## Provided data
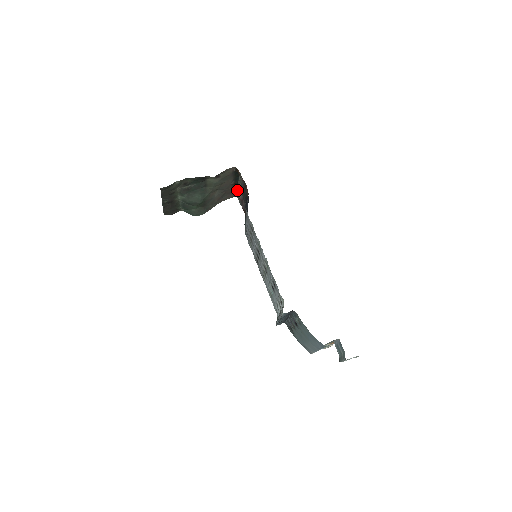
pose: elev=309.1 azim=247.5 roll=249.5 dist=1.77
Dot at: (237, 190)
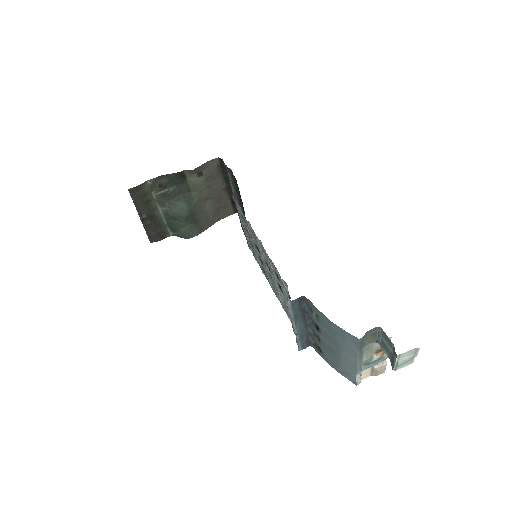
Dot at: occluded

...

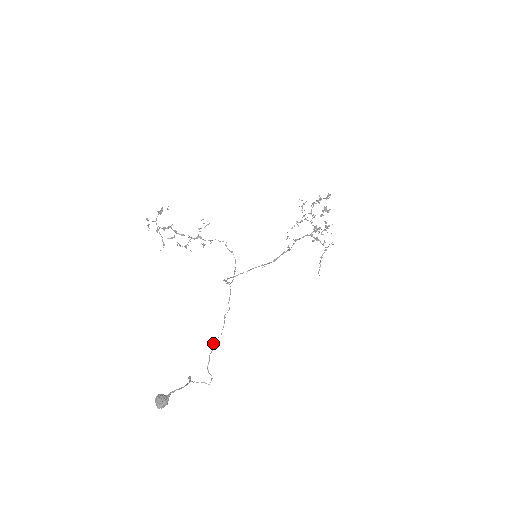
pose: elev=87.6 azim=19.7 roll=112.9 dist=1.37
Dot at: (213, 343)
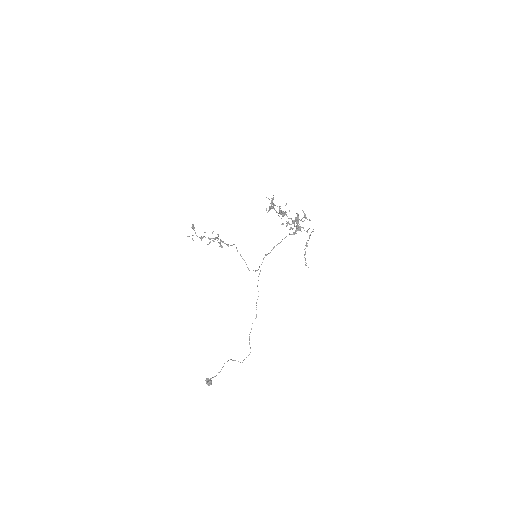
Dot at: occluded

## Your objective
Return every line of the entries above that contains the string "elev", matching case exactly.

## Output below
pose: elev=309.1 azim=247.5 roll=249.5 dist=1.77
pose: elev=87.6 azim=19.7 roll=112.9 dist=1.37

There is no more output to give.